[DOCUMENT SEGMENT]:
--- START ---

FOR IMMEDIATE RELEASE

Media Contact: Emily Radaker / 1.207.725.8215

Brunswick, MAINE (March 31, 2011) – Media organization the Independent Filmmaker Project (IFP) has selected Louise Rosen for its 2011 Advisory Board. Rosen is a Maine-based international film and television executive who provides project development, financing strategy, consulting and distribution services to independent filmmakers.

IFP represents a network of 10,000 filmmakers in New York City and around the world. Through its workshops, seminars, conferences, mentorships, and Filmmaker Magazine™, the premier publication in the field, IFP schools its members in the art, technology, and business of independent filmmaking and provides special programs to promote racial, ethnic, religious, ideological, gender, and sexual diversity. IFP builds audiences by hosting screenings, often in collaboration with other cultural institutions – and also bestows the annual Gotham Awards™, the first honors of the film awards season. Through its various efforts, IFP fosters the development of 350 independent feature and documentary films each year.

Rosen joins more than 20 other key industry execs and filmmakers, including representatives of theatrical distribution companies, television networks, talent agencies, executive producers and others. The IFP Advisory Board is tasked with providing counsel to the IFP organization on new trends and developments in the industry, helping shape and deliver content-rich events for the filmmaking community, offering industry expertise to members and assisting in the organization’s outreach efforts.

IFP’s Milton Tabbot said “Louise is a welcome addition to our Advisory Board, bringing valuable expertise in the worldwide marketplace and a longstanding commitment to independent film. From her base in Maine we know she’ll help expand and connect our New England membership as well as serve as an ambassador for the IFP on her international travels.”

--- END ---

[MATERIAL SHOWN]:
--- START ---

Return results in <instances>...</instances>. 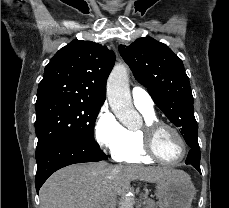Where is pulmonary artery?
<instances>
[{"label": "pulmonary artery", "instance_id": "1", "mask_svg": "<svg viewBox=\"0 0 229 208\" xmlns=\"http://www.w3.org/2000/svg\"><path fill=\"white\" fill-rule=\"evenodd\" d=\"M132 100L138 110L154 112V102L147 91L142 87H134L131 91Z\"/></svg>", "mask_w": 229, "mask_h": 208}]
</instances>
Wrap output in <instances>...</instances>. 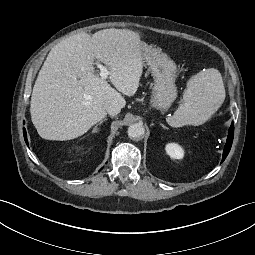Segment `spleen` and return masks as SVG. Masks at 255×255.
I'll use <instances>...</instances> for the list:
<instances>
[{
    "mask_svg": "<svg viewBox=\"0 0 255 255\" xmlns=\"http://www.w3.org/2000/svg\"><path fill=\"white\" fill-rule=\"evenodd\" d=\"M225 99L222 76L217 69L199 72L187 82L183 102L167 122L172 127L205 123Z\"/></svg>",
    "mask_w": 255,
    "mask_h": 255,
    "instance_id": "1",
    "label": "spleen"
}]
</instances>
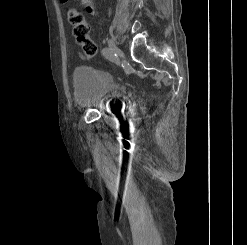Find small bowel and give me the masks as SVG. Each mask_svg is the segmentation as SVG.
Here are the masks:
<instances>
[{
    "mask_svg": "<svg viewBox=\"0 0 247 245\" xmlns=\"http://www.w3.org/2000/svg\"><path fill=\"white\" fill-rule=\"evenodd\" d=\"M78 1H80L81 4L85 6L86 11H87L89 14H94V8H93V6H92L90 0L87 1V2H83L82 0H78ZM78 54H79V56H80L81 58H83V59H89V57H90V56H88L87 54L84 55V54H82V53H80V52H79Z\"/></svg>",
    "mask_w": 247,
    "mask_h": 245,
    "instance_id": "small-bowel-1",
    "label": "small bowel"
}]
</instances>
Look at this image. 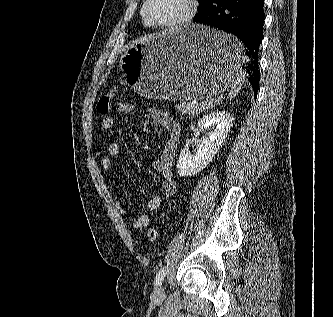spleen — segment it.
Masks as SVG:
<instances>
[{
	"label": "spleen",
	"mask_w": 333,
	"mask_h": 317,
	"mask_svg": "<svg viewBox=\"0 0 333 317\" xmlns=\"http://www.w3.org/2000/svg\"><path fill=\"white\" fill-rule=\"evenodd\" d=\"M226 43L234 48V51L236 52L235 58H236V56L241 54V44L235 37H231V39L229 41H227ZM234 60H236V59H234ZM245 77H246L245 71L242 68H240L239 66H236L235 78L233 80V84L231 85V89L228 94V98L230 100L233 99L240 92L241 87L243 85V81L245 80Z\"/></svg>",
	"instance_id": "1"
}]
</instances>
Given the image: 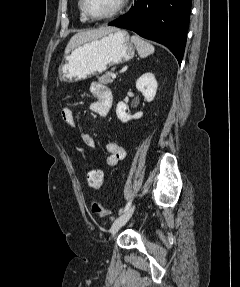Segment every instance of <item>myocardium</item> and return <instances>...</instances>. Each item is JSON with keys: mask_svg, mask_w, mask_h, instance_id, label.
Instances as JSON below:
<instances>
[{"mask_svg": "<svg viewBox=\"0 0 240 287\" xmlns=\"http://www.w3.org/2000/svg\"><path fill=\"white\" fill-rule=\"evenodd\" d=\"M127 1L128 0H119L116 7L110 13L103 15V16L93 15L88 9L87 0H81V6H82L83 13L86 15L88 19L92 21H107L117 16L124 9Z\"/></svg>", "mask_w": 240, "mask_h": 287, "instance_id": "f54148a6", "label": "myocardium"}]
</instances>
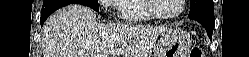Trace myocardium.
<instances>
[{
  "label": "myocardium",
  "instance_id": "obj_1",
  "mask_svg": "<svg viewBox=\"0 0 249 57\" xmlns=\"http://www.w3.org/2000/svg\"><path fill=\"white\" fill-rule=\"evenodd\" d=\"M180 1V8L176 13H171V14H162L156 11V0H146L145 5L148 9V11L151 13V15L160 20H169V19H174L176 17H179L185 10V0H179Z\"/></svg>",
  "mask_w": 249,
  "mask_h": 57
}]
</instances>
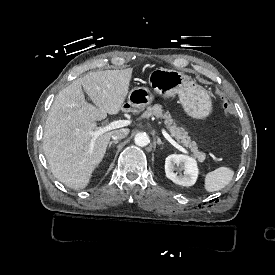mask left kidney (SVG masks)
Segmentation results:
<instances>
[{
    "label": "left kidney",
    "mask_w": 275,
    "mask_h": 275,
    "mask_svg": "<svg viewBox=\"0 0 275 275\" xmlns=\"http://www.w3.org/2000/svg\"><path fill=\"white\" fill-rule=\"evenodd\" d=\"M175 166L182 170V175L177 176L174 173ZM165 172L170 180L181 186L193 185L198 173L195 160L184 155L168 156L165 160Z\"/></svg>",
    "instance_id": "5707ae66"
}]
</instances>
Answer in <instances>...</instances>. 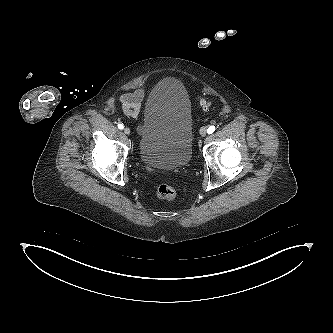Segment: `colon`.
I'll use <instances>...</instances> for the list:
<instances>
[{
    "instance_id": "obj_1",
    "label": "colon",
    "mask_w": 333,
    "mask_h": 333,
    "mask_svg": "<svg viewBox=\"0 0 333 333\" xmlns=\"http://www.w3.org/2000/svg\"><path fill=\"white\" fill-rule=\"evenodd\" d=\"M199 103L202 108L208 109L212 107V103L206 99L200 98ZM157 196L161 200L170 201L176 197L175 189L168 184H161L157 189Z\"/></svg>"
}]
</instances>
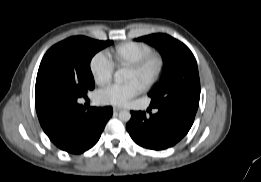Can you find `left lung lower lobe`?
Here are the masks:
<instances>
[{
    "label": "left lung lower lobe",
    "instance_id": "obj_1",
    "mask_svg": "<svg viewBox=\"0 0 261 182\" xmlns=\"http://www.w3.org/2000/svg\"><path fill=\"white\" fill-rule=\"evenodd\" d=\"M158 112L147 117L145 112L132 111L126 128L131 138L140 146L162 150L179 142L190 130L198 104L180 102L157 107Z\"/></svg>",
    "mask_w": 261,
    "mask_h": 182
}]
</instances>
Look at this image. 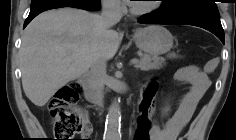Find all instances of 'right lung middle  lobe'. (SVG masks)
Here are the masks:
<instances>
[{
    "label": "right lung middle lobe",
    "instance_id": "1",
    "mask_svg": "<svg viewBox=\"0 0 236 140\" xmlns=\"http://www.w3.org/2000/svg\"><path fill=\"white\" fill-rule=\"evenodd\" d=\"M61 1H75L83 3L87 6L97 8L100 6L99 0H32L31 2V8L38 7L45 4L55 3V2H61Z\"/></svg>",
    "mask_w": 236,
    "mask_h": 140
}]
</instances>
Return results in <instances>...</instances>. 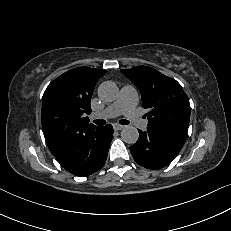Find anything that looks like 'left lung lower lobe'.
Masks as SVG:
<instances>
[{
  "label": "left lung lower lobe",
  "mask_w": 231,
  "mask_h": 231,
  "mask_svg": "<svg viewBox=\"0 0 231 231\" xmlns=\"http://www.w3.org/2000/svg\"><path fill=\"white\" fill-rule=\"evenodd\" d=\"M185 140L184 135L148 126L146 132L139 130V139L130 151L137 164L148 169H161L179 153Z\"/></svg>",
  "instance_id": "1"
}]
</instances>
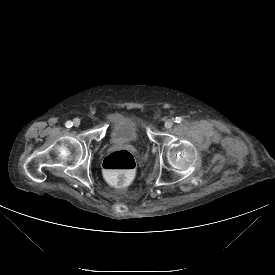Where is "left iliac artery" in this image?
<instances>
[{
  "label": "left iliac artery",
  "mask_w": 275,
  "mask_h": 275,
  "mask_svg": "<svg viewBox=\"0 0 275 275\" xmlns=\"http://www.w3.org/2000/svg\"><path fill=\"white\" fill-rule=\"evenodd\" d=\"M174 122L176 123H181L182 122V118L181 117H176Z\"/></svg>",
  "instance_id": "1"
}]
</instances>
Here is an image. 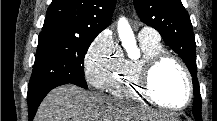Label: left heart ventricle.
I'll return each instance as SVG.
<instances>
[{"mask_svg": "<svg viewBox=\"0 0 217 121\" xmlns=\"http://www.w3.org/2000/svg\"><path fill=\"white\" fill-rule=\"evenodd\" d=\"M153 91L164 103L182 105L187 98V82L182 71L173 63L166 62L151 78Z\"/></svg>", "mask_w": 217, "mask_h": 121, "instance_id": "left-heart-ventricle-1", "label": "left heart ventricle"}]
</instances>
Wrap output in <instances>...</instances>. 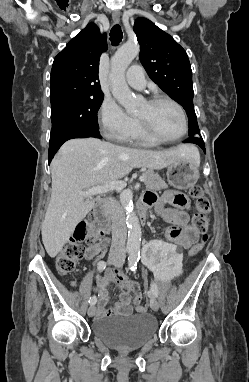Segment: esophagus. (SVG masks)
<instances>
[{"mask_svg": "<svg viewBox=\"0 0 249 382\" xmlns=\"http://www.w3.org/2000/svg\"><path fill=\"white\" fill-rule=\"evenodd\" d=\"M112 19L115 23L120 22V12L118 10L113 11L112 13Z\"/></svg>", "mask_w": 249, "mask_h": 382, "instance_id": "obj_1", "label": "esophagus"}]
</instances>
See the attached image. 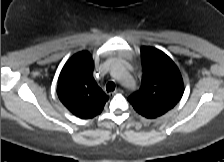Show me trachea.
I'll list each match as a JSON object with an SVG mask.
<instances>
[{
    "instance_id": "trachea-1",
    "label": "trachea",
    "mask_w": 224,
    "mask_h": 162,
    "mask_svg": "<svg viewBox=\"0 0 224 162\" xmlns=\"http://www.w3.org/2000/svg\"><path fill=\"white\" fill-rule=\"evenodd\" d=\"M107 92H111L115 90V83L114 82H108L106 85Z\"/></svg>"
}]
</instances>
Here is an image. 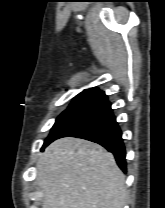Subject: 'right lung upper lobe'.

--- END ---

[REQUIRED TASKS]:
**A)** Answer these questions about the press release:
(i) How many filmmakers does the IFP network represent?
(ii) How many other industry executives and filmmakers does Rosen join on the Advisory Board?
(iii) Who is listed as the media contact?
**B)** Carry on the press release about Louise Rosen's selection to the IFP Advisory Board, starting after its final sentence.

[ANSWERS GIVEN]:
**A)**
(i) 10,000
(ii) More than 20
(iii) Emily Radaker

**B)**
Louise Rosen has been working in international film and television for over 30 years. Among the projects she’s represented are nominees and winners of awards such as the Oscar, Emmy, Sundance, International Emmy and Prix Italia.

Said Rosen, “I’m delighted to have been chosen to join the IFP’s Advisory Board. This dynamic organization is a critical part of the international community of independent media makers, a leader in maintaining a vibrant worldwide presence for these diverse voices and perspectives. At a time of increasing media consolidation, a strong independent production and distribution sector is essential. And, independent work is often where innovation, provocation and inspiration happen first.”

Rosen is a tutor and lecturer each year at Europe’s Documentary Campus Master School and speaks at many conferences and film festivals including HotDocs, Sheffield and History Makers. She is on the board of directors of the Camden International Film Festival and the Maine Media Workshops. After starting her career in Boston, she has lived in Los Angeles, London and northern France. She now resides in Brunswick with her family.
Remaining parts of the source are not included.